The club orga­nized the event after the Philos Project, a Christian orga­ni­zation that pro­motes pos­itive engagement in the Middle East, reached out to the club’s pres­ident, senior Emily Rinaldi. Taimoorazy is a senior fellow with the Philos Project, and also serves as founder and pres­ident of the Iraqi Christian Relief Council, where she helps Chris­tians who are expe­ri­encing per­se­cution. She said she never had to ask herself why she advo­cates.

“It’s my identity; I’ve grown up with the per­se­cution story,” Taimoorazy said.

She is the grand­child of a sur­vivor who fled his homeland, trav­eling hun­dreds of miles on foot to the Iranian/Russian border. By the end of the journey, his feet were pen­e­trated by the cloth cov­ering them.

“He was 12,” Taimoorazy said.  

As the film began, she told the stu­dents to think about this stripping of identity, the genocide, the eco­nomic loss, and the post-trau­matic stress dis­order left in the minds of mil­lions.

Sta­tistics flashed onto the screen peri­od­i­cally — “Globally 100 million Chris­tians face reli­gious persecution…In 1915, Chris­tians made up 20 percent of the Middle East… Since 1975, 3.5 million have fled…Up to 700,000 fled Syria in the past 5 years…In August 2014, 7,000 Yezidi men were killed.”

The film explained the Islamic State also per­se­cutes Muslim minorities, like the Yezidis.

Taimoorazy said that, despite the per­se­cution, everyone’s resilience in three things stands out — their faith, their future, and them­selves.

“They lost every­thing through their faith in Jesus Christ, so we are com­manded by St. Paul to stand with them,” she said.

Taimoorazy said edu­cating others and encour­aging them to donate, even in small amounts, to orga­ni­za­tions like the Iraqi-Christian Relief Council, can change thou­sands of people’s lives.

“A priest picked my mom out of a crowd and paid for her edu­cation,” she said. “She instilled the love of edu­cation in me. He helped thou­sands through one person — my mom. The effect is incredible.”

Taimoorazy said the U.S. gov­ernment neglects Iraqi Chris­tians because they are not strate­gi­cally valuable, pos­sessing a fighting force of only roughly 500 people. She said the people of America need to put pressure on their law­makers.

“American Chris­tians have not become one to take us more seri­ously,” Taimoorazy said. “What people need is aid right now.”

Over the past couple years, several Hillsdale stu­dents have taken trips to Israel through a Christian program called Pas­sages, which aims to educate college stu­dents about bib­lical and modern Israel. Both Rinaldi and Vice Pres­ident of SHALOM Rachel Reynolds had the oppor­tunity to expe­rience Israel last December.

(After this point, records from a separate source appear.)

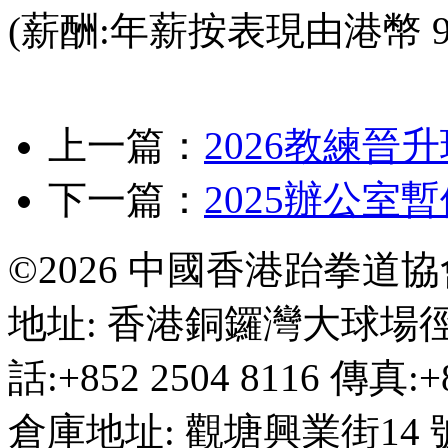
(薪酬:年薪按表現由港幣 969
上一篇：
2026教練晉
下一篇：
2025辦公室
©2026 中國香港跆拳道
地址: 香港銅鑼灣大球場徑
話:+852 2504 8116 傳真:+8
倉庫地址: 觀塘興業街14 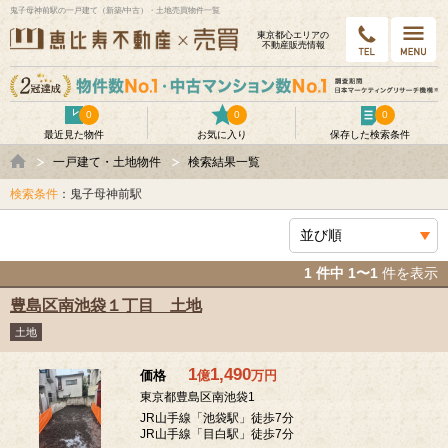
鬼子母神前駅の一戸建て（新築/中古）・土地売買物件一覧
東京都⼼エリアの
不動産販売情報
0
0
0
最近見た物件
お気に入り
保存した検索条件
一戸建て・土地物件
検索結果一覧
検索条件
：鬼子母神前駅
1 件中 1〜1
件を表示
豊島区南池袋１丁目 土地
土地
1
1,490
価格
億
万
円
東京都豊島区南池袋1
JR山手線「池袋駅」徒歩7分
JR山手線「目白駅」徒歩7分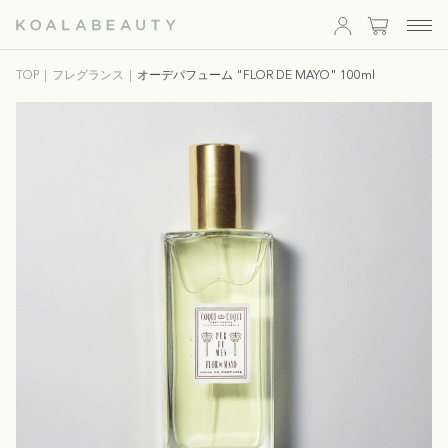
KOALA
TOP
フレグランス
オーデパフューム "FLOR DE MAYO" 100ml
BEAUTY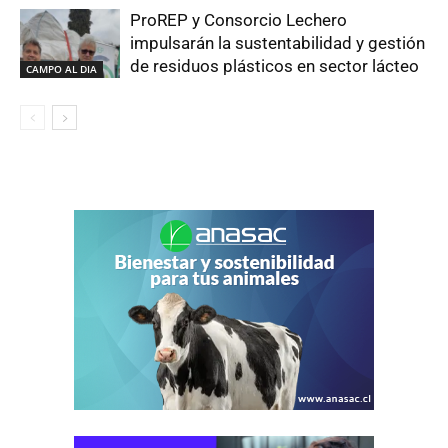
ProREP y Consorcio Lechero
impulsarán la sustentabilidad y gestión
de residuos plásticos en sector lácteo
CAMPO AL DIA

“We went to the Gaza Strip, and it was heart-wrenching,” Rinaldi said. “They are in danger everyday of mis­siles landing in their homes. A woman gave us clay disks to write what we wanted and place on the Gaza wall. Despite the turmoil, you still can have love for your country amidst a sad sit­u­ation.”

Rinaldi said SHALOM pro­vides stu­dents the oppor­tunity to learn from speakers on campus year round.

“Learning about Israel [and the Middle East] is a huge step into advo­cating for it,” Rinaldi said. “There are so many complex issues that I feel like people think ‘wow this is too complex; I don’t want to deal with it’ so I feel like it’s my job to help them.”

Lydia Reyes, a junior at Hillsdale who is going on the Pas­sages trip in December, said she wants to bring Taimoorazy back to speak to parish­ioners at St. Anthony’s Catholic Church in Hillsdale.

“My abuelo was sent to Castro’s gulags in Cuba,” Reyes said. “I grew up hearing these stories, so I feel like I can identify.”

Taimoorazy reminded the stu­dents of the history showing reli­gious per­se­cution in the Middle East has been occurring for 14 cen­turies. She said it is only now that the severity is being exposed to the rest of the world.

“At the beginning of the film, you said that you wanted us to be heart-broken,” junior Katie Kish said. “My heart could not be broken more.”